# Half and quarter sheet pan cooling racks



## redvan (Apr 28, 2009)

Hi,

I was given a set of sheet pans as a gift, 2 half sheet and 2 quarter sheet pans.

Unfortunately, I cannot find cooling racks that fit these sizes...

Any suggestions or links would be apprecaited.


----------



## petemccracken (Sep 18, 2008)

Take a look at: http://www.google.com/#hl=en&source...-jQOR2r2zDQAAAKoEBU_QoekZ&fp=62a1024401399253


----------



## kyheirloomer (Feb 1, 2007)

Generally speaking you won't find them identified that way in most stores (restaurant supply places excepted).
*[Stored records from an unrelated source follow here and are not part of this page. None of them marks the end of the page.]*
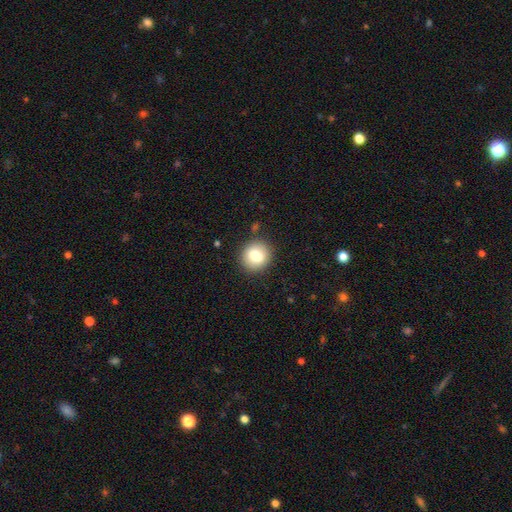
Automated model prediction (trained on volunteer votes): smooth 79%, featured or disk 12%, star or artifact 9%. Down the decision tree: how rounded — round (87%); merging — none (88%).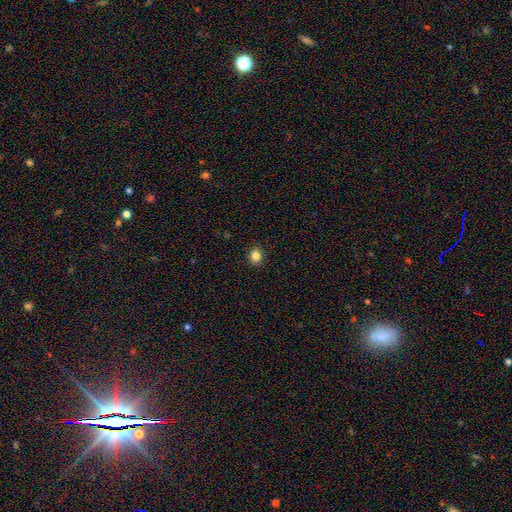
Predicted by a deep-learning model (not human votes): Morphology: type=smooth (83%); roundness=round (79%); merging=none (92%).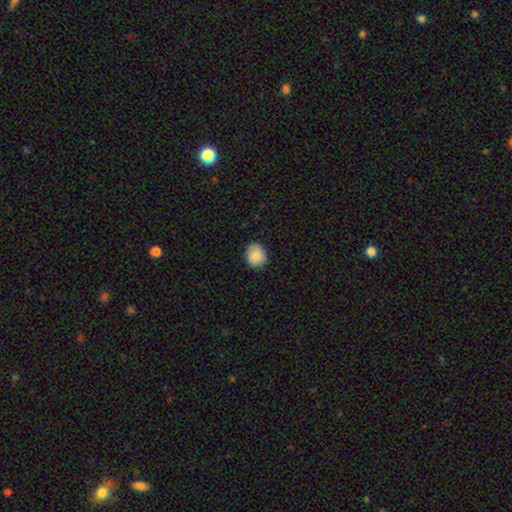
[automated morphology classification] Smooth or featured? Predicted: smooth (p=0.86). How rounded? Predicted: round (p=0.69). Merging? Predicted: none (p=0.83).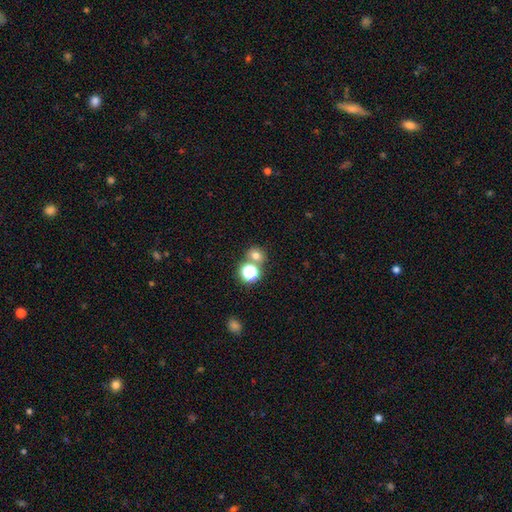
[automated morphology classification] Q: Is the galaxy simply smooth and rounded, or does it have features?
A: smooth — 70%.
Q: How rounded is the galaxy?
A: round — 78%.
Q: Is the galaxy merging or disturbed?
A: none — 63%.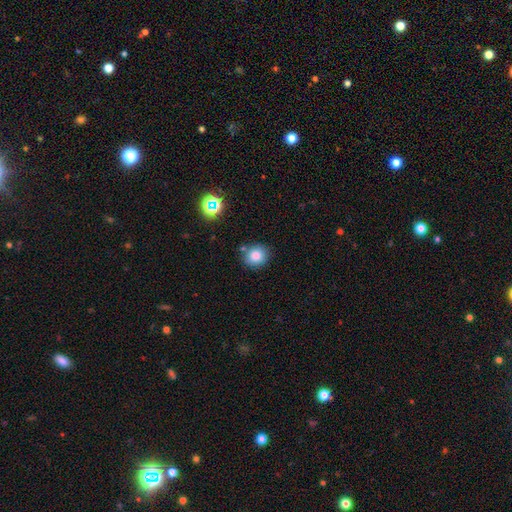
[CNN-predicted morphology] smooth_or_featured: smooth (p=0.82) [alt: star or artifact p=0.12]
how_rounded: round (p=0.80) [alt: in between p=0.19]
merging: none (p=0.80) [alt: minor disturbance p=0.12]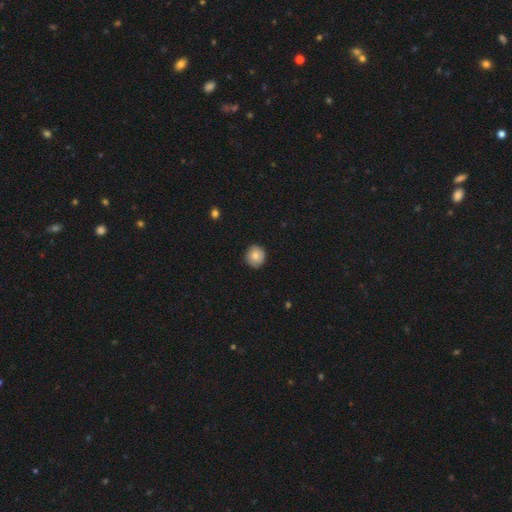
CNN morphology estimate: smooth-or-featured: smooth: 79% | featured or disk: 13% | star or artifact: 8%
  how-rounded: round: 91% | in between: 8% | cigar-shaped: 1%
  merging: none: 86% | minor disturbance: 11% | major disturbance: 2% | merger: 1%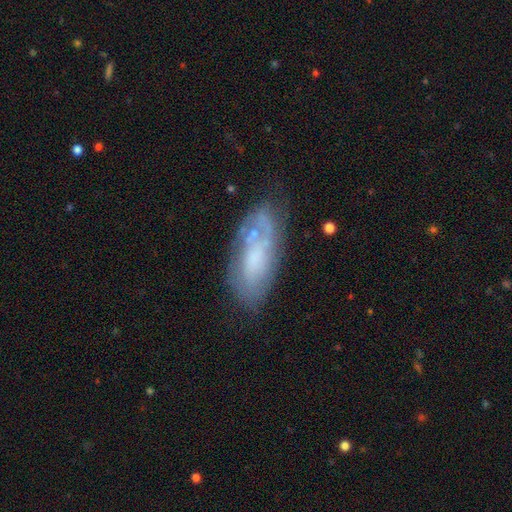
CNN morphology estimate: The model was most divided on "smooth or featured": featured or disk: 53%, smooth: 39%, star or artifact: 8%. More confident: edge-on disk — no (88%); merging — none (61%).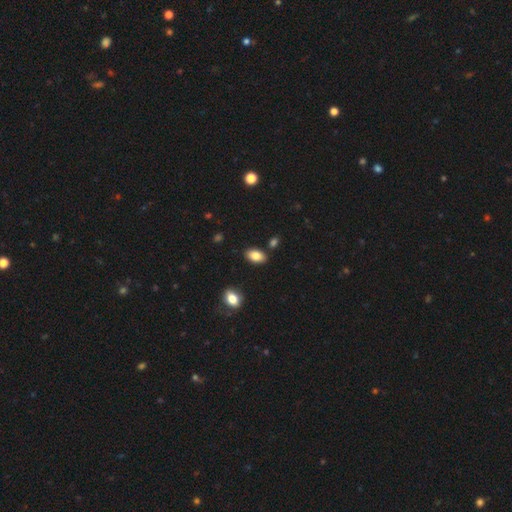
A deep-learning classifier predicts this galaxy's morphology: This appears to be a smooth galaxy with no disk features (84%) that is in between round and cigar-shaped (91%). Merging: none (85%).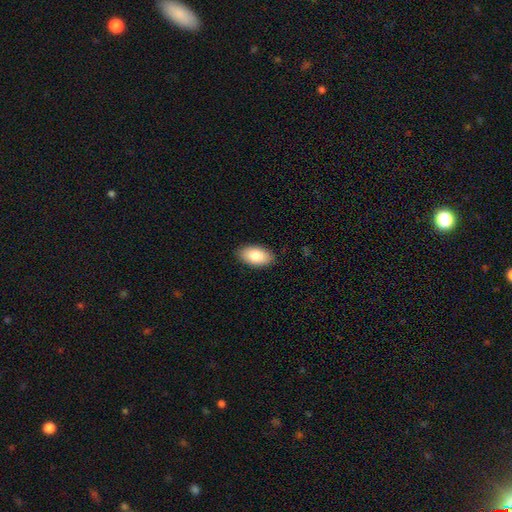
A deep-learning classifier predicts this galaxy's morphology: This is clearly a smooth galaxy (83%). How rounded: clearly in between (95%). Merging: clearly none (88%).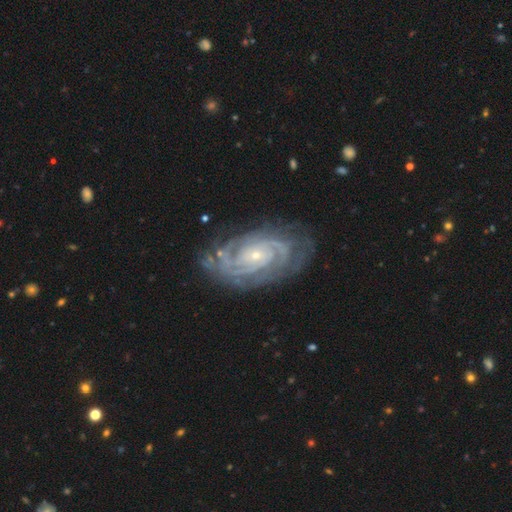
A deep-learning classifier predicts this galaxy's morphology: This appears to be a featured or disk galaxy (90%) with no bar (70%), 2 (29%) tight (77%) spiral arms (98%) and a small central bulge (80%). Merging: none (75%).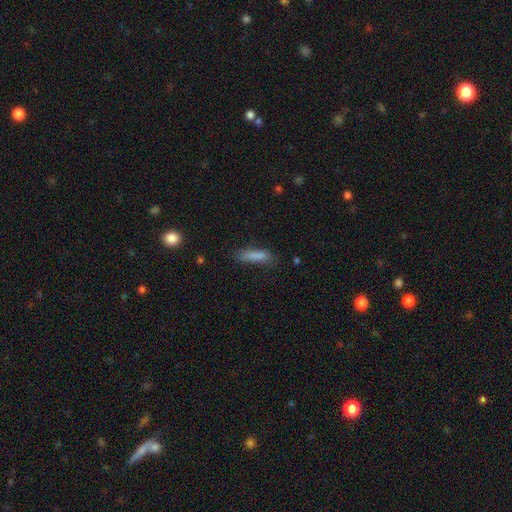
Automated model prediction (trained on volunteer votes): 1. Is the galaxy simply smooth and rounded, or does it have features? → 83% smooth, 9% featured or disk, 8% star or artifact.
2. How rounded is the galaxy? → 66% cigar-shaped, 32% in between, 2% round.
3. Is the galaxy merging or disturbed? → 67% none, 23% minor disturbance, 7% major disturbance, 2% merger.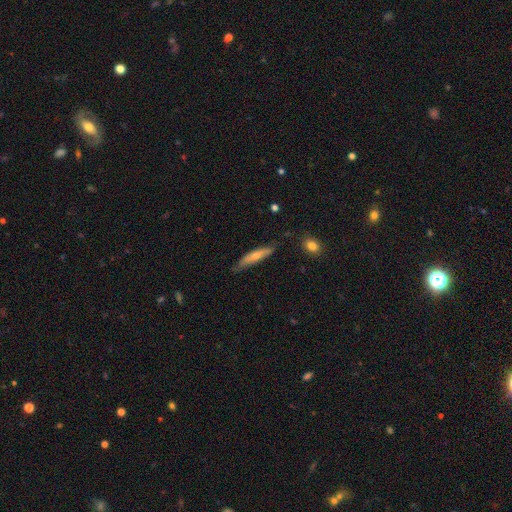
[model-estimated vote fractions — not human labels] Overall: smooth (56%; featured or disk 38%). How rounded: cigar-shaped (84%). Merging: none (69%).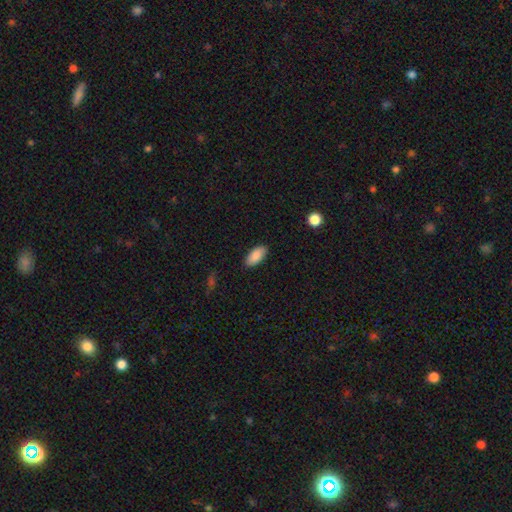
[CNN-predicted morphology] Q: Smooth or featured?
A: smooth (88%); runner-up: star or artifact (7%)
Q: How rounded?
A: in between (91%); runner-up: cigar-shaped (7%)
Q: Merging?
A: none (88%); runner-up: minor disturbance (9%)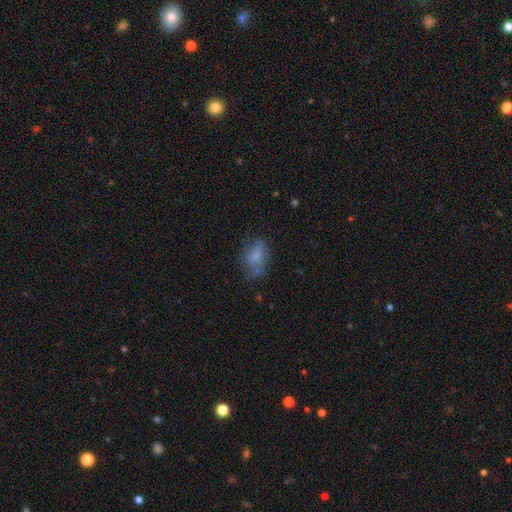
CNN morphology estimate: Overall: smooth (66%). How rounded: in between (84%). Merging: none (49%; minor disturbance 27%).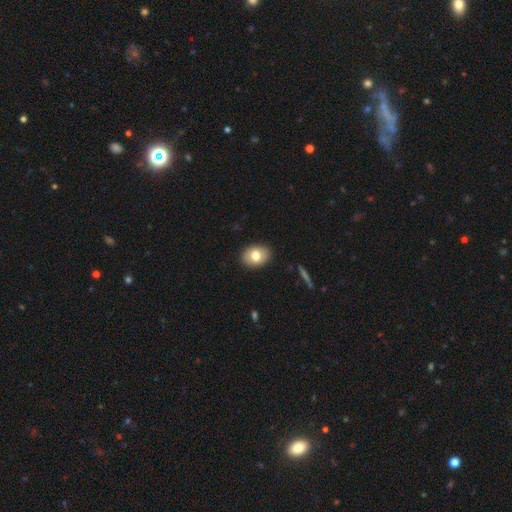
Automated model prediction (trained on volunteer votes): Smooth or featured? smooth (76%)
How rounded? in between (75%)
Merging? none (90%)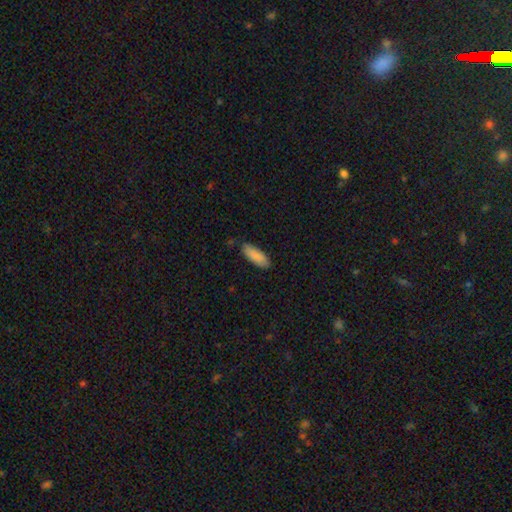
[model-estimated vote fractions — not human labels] Smooth or featured? smooth (88%)
How rounded? in between (67%)
Merging? none (83%)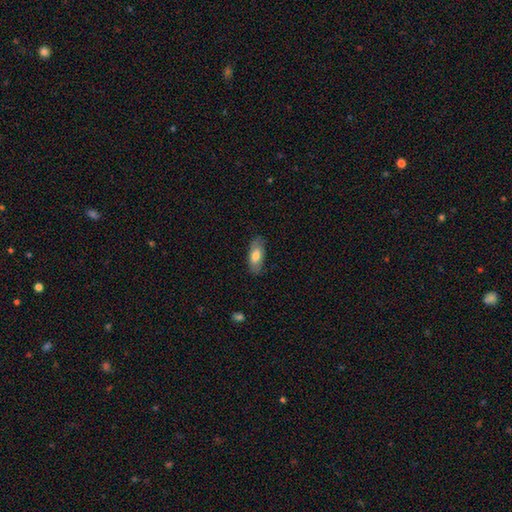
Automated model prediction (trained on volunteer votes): This appears to be a smooth galaxy with no disk features (73%) that is in between round and cigar-shaped (84%). Merging: none (79%).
But if you check where they keep the baking pans etc. you'll find racks that almost fit.

F'rinstance, as with one of the links Pete provided for 1/4 pan racks, the measurements are 8 x 10, which is slightly smaller than the pan. A fairly common rack designed for cookie sheets fits almost perfectly in a half-sheet, leaving about an inch space on each side long side, and a hilf inch on the ends.

I did find, in Ace, one that was a perfect fit in a 1/4 sheet. Unfortunately, the bars only go in one direction, and some small stuff won't work with it.


----------



## redvan (Apr 28, 2009)

Thanks Chef, found exactly what I wanted.


----------



## redvan (Apr 28, 2009)

KYHeirloomer,

That expalins why I didn't find what I wanted.

Chefs simple search did the trick.

Thanks.


----------



## mikecable (Aug 13, 2010)

Actually, restaurant supply can be a great way to go for something like this, if you have somebody like that nearby.  If you're going to go for baking as well as cooling (and I assume you are) try to go for real stainless.  A lot of the racks that are designed for cooling are chromed zinc, and not as good for oven use.


----------